In a review of a new book about Texas oil barons, the Economist
glibly notes:
On a scale not always appreciated, the Texas oil billionaires nurtured the growth of America’s radical right, financing Senator Joseph McCarthy’s witch-hunt, a string of extremist newsletters (devoted to attacking such hidden dangers as the Jewish Gestapo) and even setting up an openly white-supremacist third political party, the Texas Regulars. More recently, the “Texanisation” of the Republican Party, most famously in the shape of Tom DeLay, former House majority leader, and the just-departed 43rd president, has driven the party to become more religious and outspokenly patriotic.
Very true. The South is a solid bloc of votes, but without Texas we wouldn't have seen a three-decade string of Southern presidents. Though Texas' economy has diversified since the oil days, Big Oil still called more shots in Washington during the Bush administration than any other companies. The suppression of fuel efficiency standards, alternative energy, and climate science came straight out of Houston; some might add the Iraq War to that list. Texas is the financial as well as the electoral anchor of the GOP.

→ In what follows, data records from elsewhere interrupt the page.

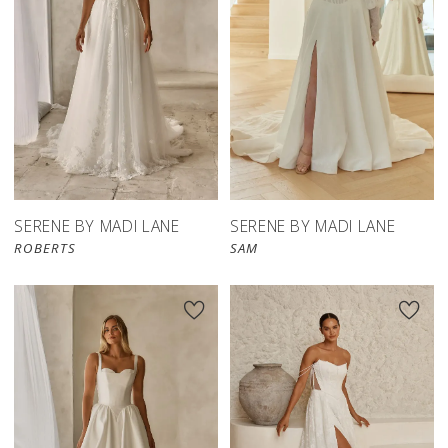
SERENE BY MADI LANE
SERENE BY MADI LANE
ROBERTS
SAM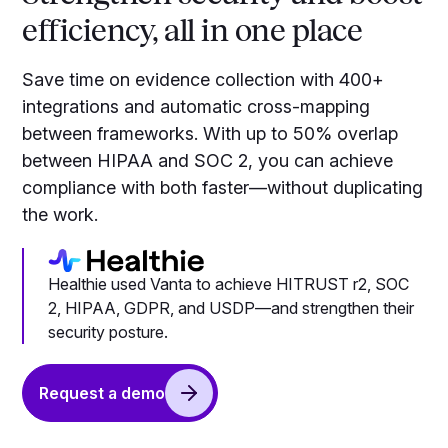
efficiency, all in one place
Save time on evidence collection with 400+
integrations and automatic cross-mapping
between frameworks. With up to 50% overlap
between HIPAA and SOC 2, you can achieve
compliance with both faster—without duplicating
the work.
Healthie used Vanta to achieve HITRUST r2, SOC
2, HIPAA, GDPR, and USDP—and strengthen their
security posture.
Request a demo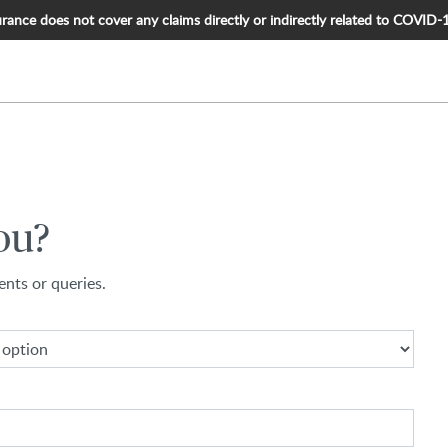
nce does not cover any claims directly or indirectly related to COVID-19, 
ou?
nts or queries.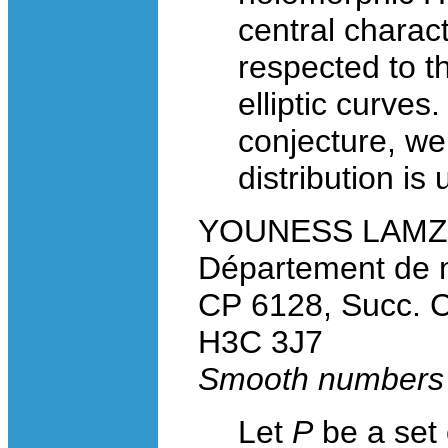
central charact
respected to 
elliptic curve
conjecture, we
distribution is 
YOUNESS LAMZOUR
Département de m
CP 6128, Succ. C
H3C 3J7
Smooth numbers a
Let
P
be a set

How big of an exaggeration would it be to say that Texas is the reason we saw the type of Republican hegemony we saw from 1980 to 2008? The reason, perhaps, that the Rush Limbaughs of this country were allowed to turn tax-cutting and no-bid faux-privatization into a religion? The reason that Republican economic policies were often little more than
coded racial appeals to Southern white tribalists? The reason that, as we speak, the GOP's best answer to Obama's sweeping reforms is a mix CD with "The Star Spanglish Banner" and "Barack the Magic Negro"? Without Texas' big fat butt weighing down on K street and the electoral college, would we be a more tolerant and modernized nation by now?

Which is to say: if and when Texas goes blue, is it all over for Limbaugh-ism?